While the Boston team’s discovery of T cell–induced inflammation associated with autism is noteworthy, the astrocyte blebs are particularly intriguing, notes Duke University neuroscientist Staci Bilbo, who did not participate in the new study. The development of the blebs in reaction to the cuffs “points to a role for the blood-brain barrier breaking down,” something rarely studied in autism, she says. Looking further into the interaction between the cuffs and the blebs could reveal not only how, but why T cells are getting into the brain, giving clues to the origins of autism in cases driven by immune dysfunction.
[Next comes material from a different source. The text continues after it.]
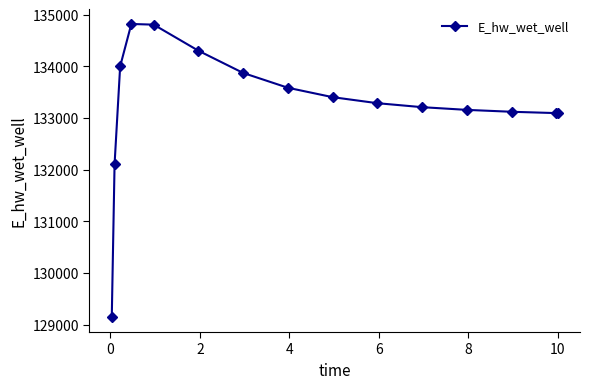

What is the greatest value displayed?

134821.4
Anderson says his team has already started follow-up experiments, running transcriptome profiling of the cuffs and blebs. Infiltration of T cells into the space between blood vessels and neural tissue, and the subsequent generation of blebs, “almost for sure is going to trigger the expression of unique genes and proteins” in the astrocytes and “may dissociate autism even more specifically from other conditions,” he says. His team is also looking at the receptors on the T cells in the cuffs to determine what’s provoking the immune cells to swarm. The researchers are studying all of the genes linked to autism and to autoimmunity as well—an analysis that has begun to reveal “a signature of an autoimmune genetics within the existing autism genetics,” Anderson says. “It’s a multi-pronged approach.”